### Exercise description
Go over the records and copy every line with the string "Secure".

Data excerpts
[Start of Attachment]

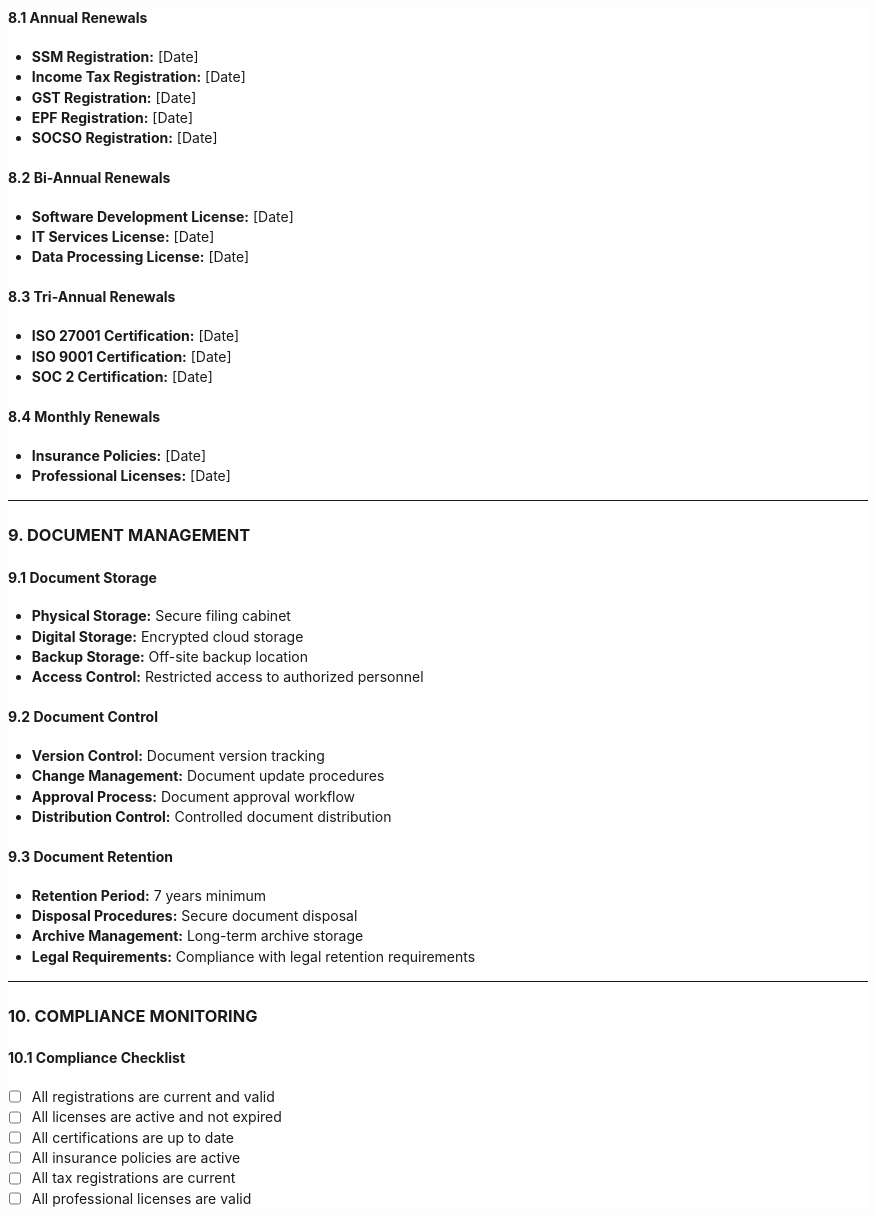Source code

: #### 8.1 Annual Renewals
- **SSM Registration:** [Date]
- **Income Tax Registration:** [Date]
- **GST Registration:** [Date]
- **EPF Registration:** [Date]
- **SOCSO Registration:** [Date]

#### 8.2 Bi-Annual Renewals
- **Software Development License:** [Date]
- **IT Services License:** [Date]
- **Data Processing License:** [Date]

#### 8.3 Tri-Annual Renewals
- **ISO 27001 Certification:** [Date]
- **ISO 9001 Certification:** [Date]
- **SOC 2 Certification:** [Date]

#### 8.4 Monthly Renewals
- **Insurance Policies:** [Date]
- **Professional Licenses:** [Date]

---

### 9. DOCUMENT MANAGEMENT

#### 9.1 Document Storage
- **Physical Storage:** Secure filing cabinet
- **Digital Storage:** Encrypted cloud storage
- **Backup Storage:** Off-site backup location
- **Access Control:** Restricted access to authorized personnel

#### 9.2 Document Control
- **Version Control:** Document version tracking
- **Change Management:** Document update procedures
- **Approval Process:** Document approval workflow
- **Distribution Control:** Controlled document distribution

#### 9.3 Document Retention
- **Retention Period:** 7 years minimum
- **Disposal Procedures:** Secure document disposal
- **Archive Management:** Long-term archive storage
- **Legal Requirements:** Compliance with legal retention requirements

---

### 10. COMPLIANCE MONITORING

#### 10.1 Compliance Checklist
- [ ] All registrations are current and valid
- [ ] All licenses are active and not expired
- [ ] All certifications are up to date
- [ ] All insurance policies are active
- [ ] All tax registrations are current
- [ ] All professional licenses are valid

[End of Attachment]

### Exercise answer
- **Physical Storage:** Secure filing cabinet
- **Disposal Procedures:** Secure document disposal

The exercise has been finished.